[Dataset entries]
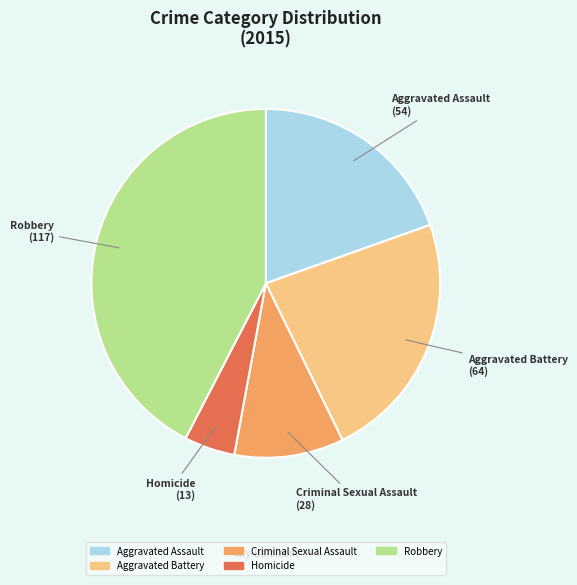

The Criminal Sexual Assault slice represents 24% of the pie. True or false?

False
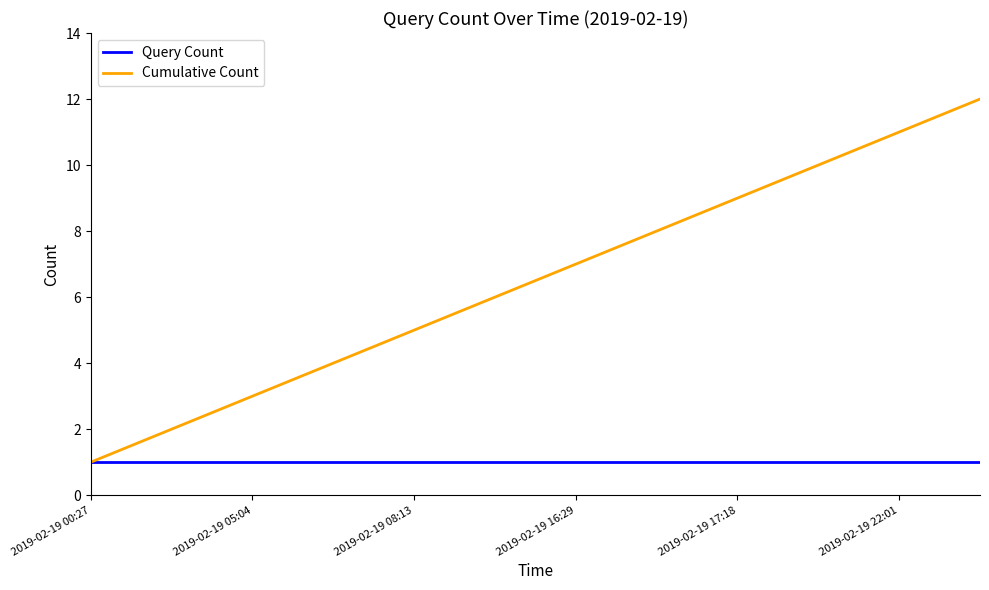

Which series has the largest range (max minus min)?

Cumulative Count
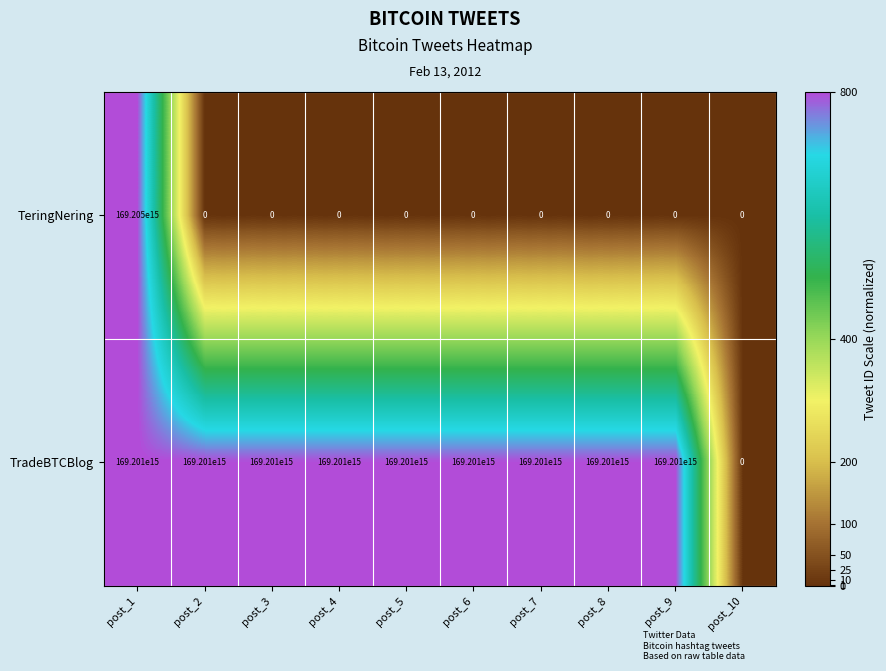

The value of TradeBTCBlog at post_8 is 169201000000000000. True or false?

True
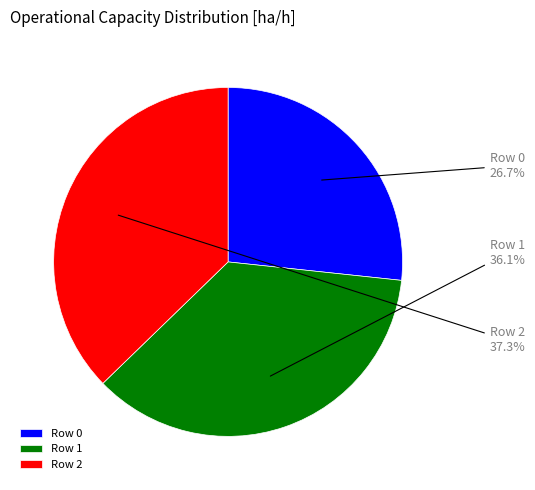

To the nearest percent, what percentage of the pie is Row 1?

36%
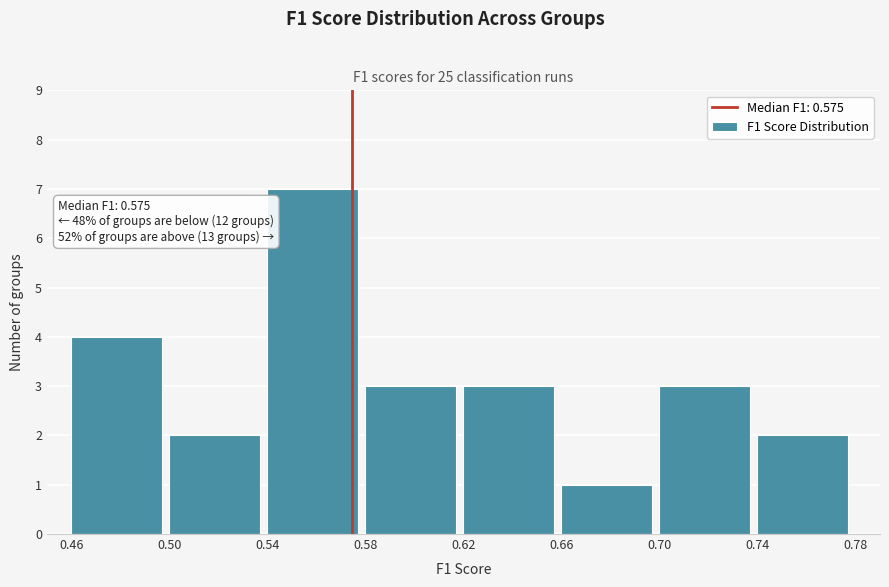

Which range on the x-axis has the tallest bar?

0.54 to 0.58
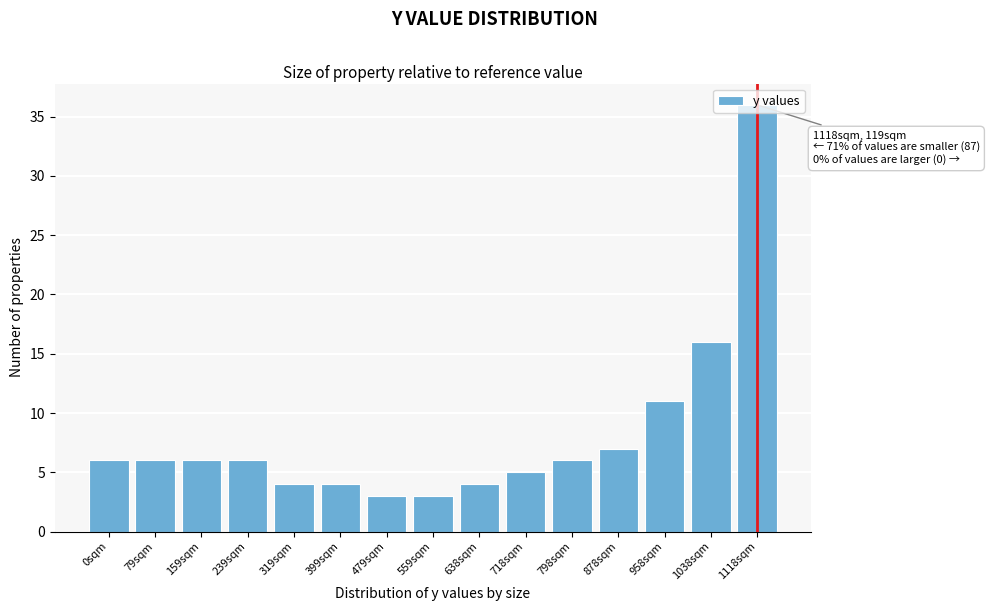

What is the minimum value shown in the chart?

3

» **What you will do**: Print the whole listing above line for line without changing any wording, and omit the pictures.

» **Reply to the exercise**:
The Criminal Sexual Assault slice represents 24% of the pie. True or false?

False

Which series has the largest range (max minus min)?

Cumulative Count

The value of TradeBTCBlog at post_8 is 169201000000000000. True or false?

True

To the nearest percent, what percentage of the pie is Row 1?

36%

Which range on the x-axis has the tallest bar?

0.54 to 0.58

What is the minimum value shown in the chart?

3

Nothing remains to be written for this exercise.